• [Input data]:
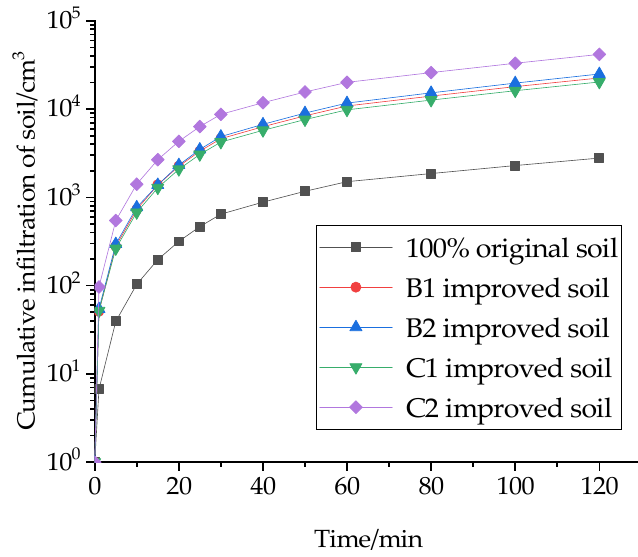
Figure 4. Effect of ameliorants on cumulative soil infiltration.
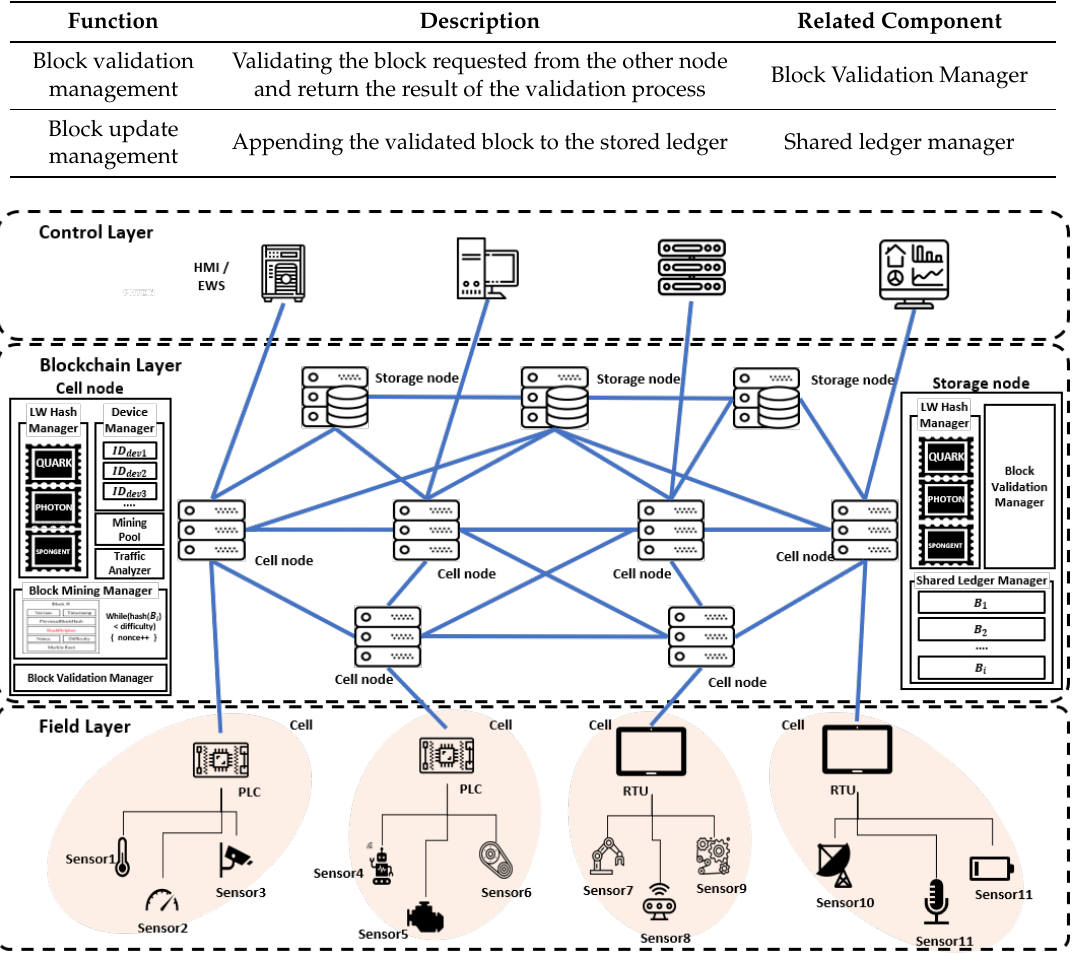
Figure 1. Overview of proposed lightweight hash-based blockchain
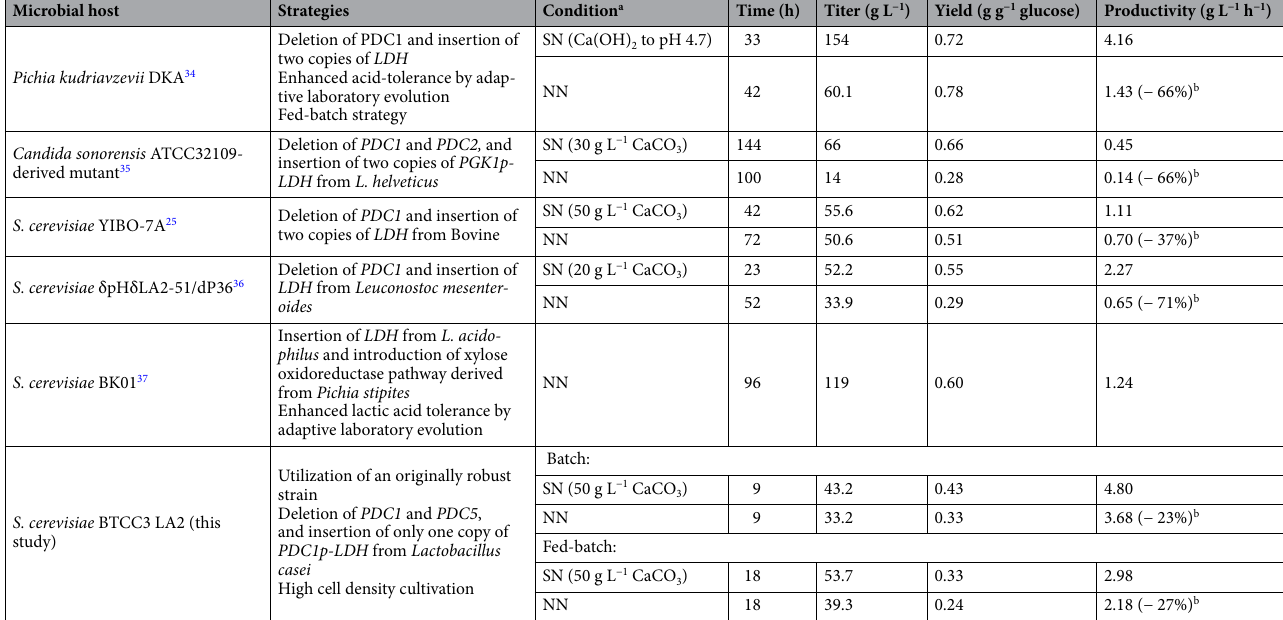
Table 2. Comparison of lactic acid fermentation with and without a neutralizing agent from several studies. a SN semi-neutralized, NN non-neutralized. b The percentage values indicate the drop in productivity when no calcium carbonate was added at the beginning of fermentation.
* * *
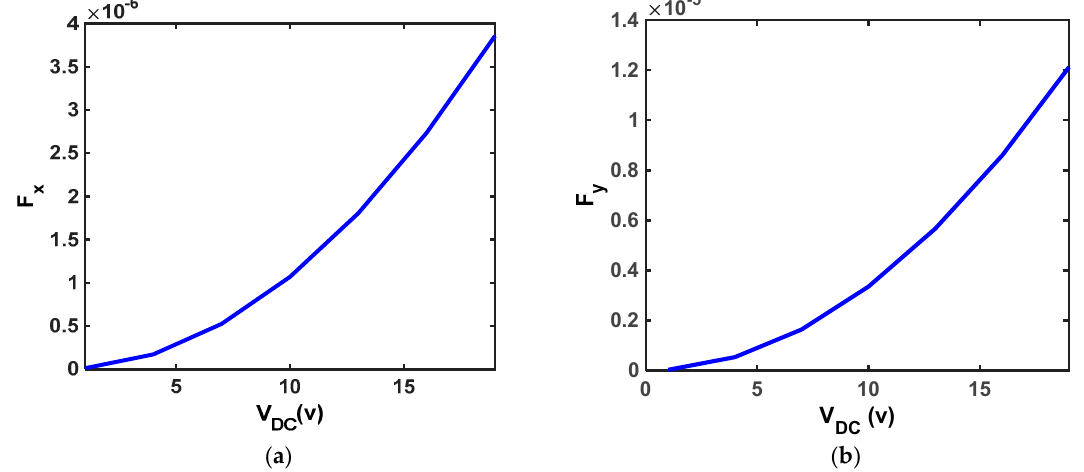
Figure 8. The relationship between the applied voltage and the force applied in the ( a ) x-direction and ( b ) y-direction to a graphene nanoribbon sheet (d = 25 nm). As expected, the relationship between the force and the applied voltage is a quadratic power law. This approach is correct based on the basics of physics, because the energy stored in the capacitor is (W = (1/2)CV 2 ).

• [What to work on]:
Within the listing above, copy exactly the lines that start at the one with "Figure 4. Effect" and continue through the one with "Table 2. Comparison". Omit pictures.

• [Written solution]:
Figure 4. Effect of ameliorants on cumulative soil infiltration.
Figure 1. Overview of proposed lightweight hash-based blockchain
Table 2. Comparison of lactic acid fermentation with and without a neutralizing agent from several studies. a SN semi-neutralized, NN non-neutralized. b The percentage values indicate the drop in productivity when no calcium carbonate was added at the beginning of fermentation.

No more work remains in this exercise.